◆ **Records for this exercise**

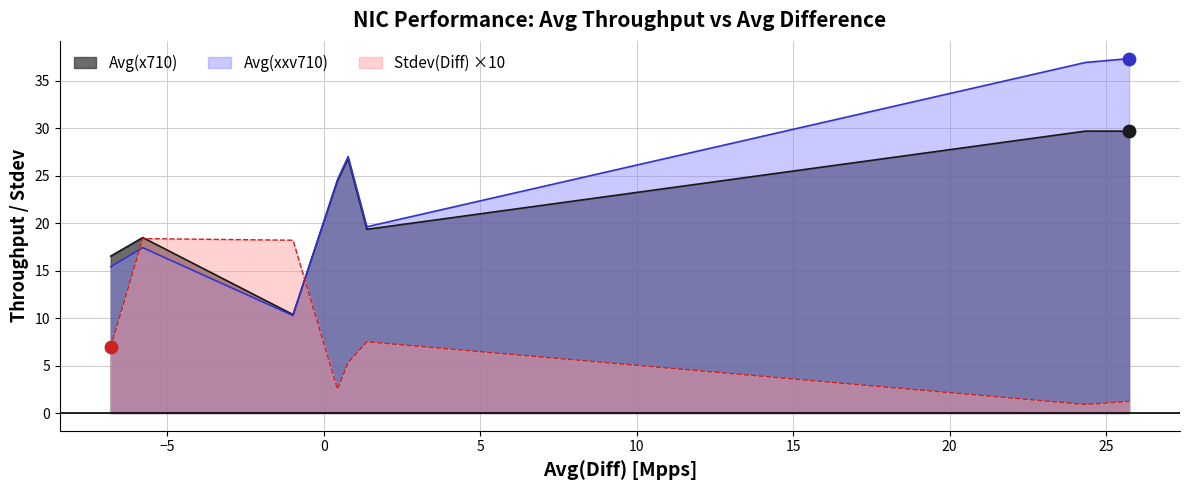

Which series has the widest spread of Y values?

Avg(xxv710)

---

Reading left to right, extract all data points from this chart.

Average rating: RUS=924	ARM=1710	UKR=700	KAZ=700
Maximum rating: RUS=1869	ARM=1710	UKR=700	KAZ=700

◆ **What you should do**
Set down the records from the line containing "Which series has" through the line containing "Avg(xxv710)", both lines included, repeating each line exactly.

◆ **Solution to the problem**
Which series has the widest spread of Y values?

Avg(xxv710)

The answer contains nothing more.